Just in time before a significant weather event that is forecast to bring flooding rains to the Mid Atlantic arrives, the National Weather Service has announced that a key RADAR system is back up and running. According to the Mount Holly, New Jersey of the National Weather Service, the RADAR unit responsible for scanning the skies around Philadelphia, New Jersey, and New York City is now back on-line after being off-line since April 20 due to an overhaul and upgrade.
According to the National Weather Service, technicians refurbished and replaced the pedestal, one of the most critical components of the RADAR, which is necessary for antenna rotation and positioning to capture data in all directions. The components are extremely heavy and required the radome to be removed by crane and replaced. The RADAR and pedestal were designed to last 25 years; according to the Mount Holly NWS Office, this system has exceeded that lifespan. By taking the unit off-line since April 20 to allow for this upgrade, the RADAR should continue to function for 20+ more years.
The pedestal refurbishment is the third major project of the NEXRAD Service Life Extension Program, a series of upgrades that will keep RADAR systems viable into the 2030s. NOAA’s
National Weather Service, the United States Air Force, and the Federal Aviation Administration are investing $135 million in the eight year upgrade program. The first project was the installation of the new signal processor and the second project was the refurbishment of the transmitter. The fourth project will be the refurbishment of the equipment shelters. The Service Life Extension Program will be complete in 2023.
According to NOAA, in addition to the 122 NWS-owned radars, the full nationwide RADAR network includes another 37 radar sites owned by the FAA and Defense Department. NOAA’s NEXRAD radar program is a tri-agency effort with NOAA, the Federal Aviation Administration, and the United States Air Force.
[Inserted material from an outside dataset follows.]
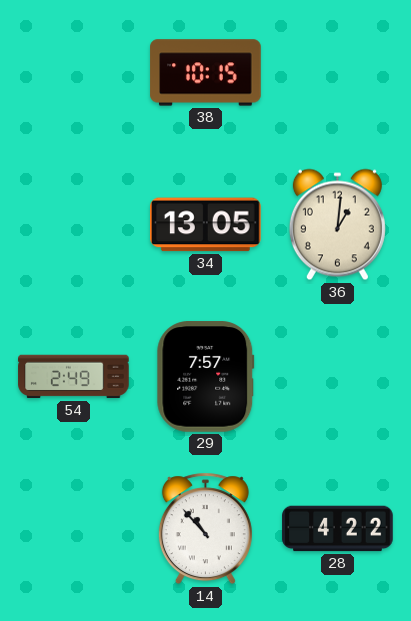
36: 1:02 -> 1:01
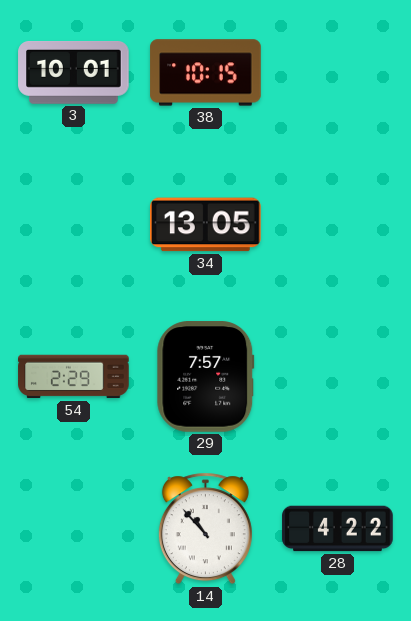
3: none -> 10:01
36: 1:01 -> none
54: 2:49 -> 2:29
During the downtime of the New Jersey unit, adjacent radars were available, including: KDOX at Dover Air Force Base in Delaware, KOKX managed by the New York City office of the National Weather Service, KBGM managed by the Binghamton office of the National Weather Service in New York, KCCX managed by the State College office of the National Weather Service in Pennsylvania, and KLWX which is managed by the Sterling, Virginia office of the National Weather Service. These weather service RADARs are supplemented with Terminal Doppler radars at airports at Philadelphia International, Newark Liberty, and Baltimore’s BWI. These other RADARs were helpful in a severe weather event that unfolded last week, including one storm which dropped a tornado at the Jersey Shore.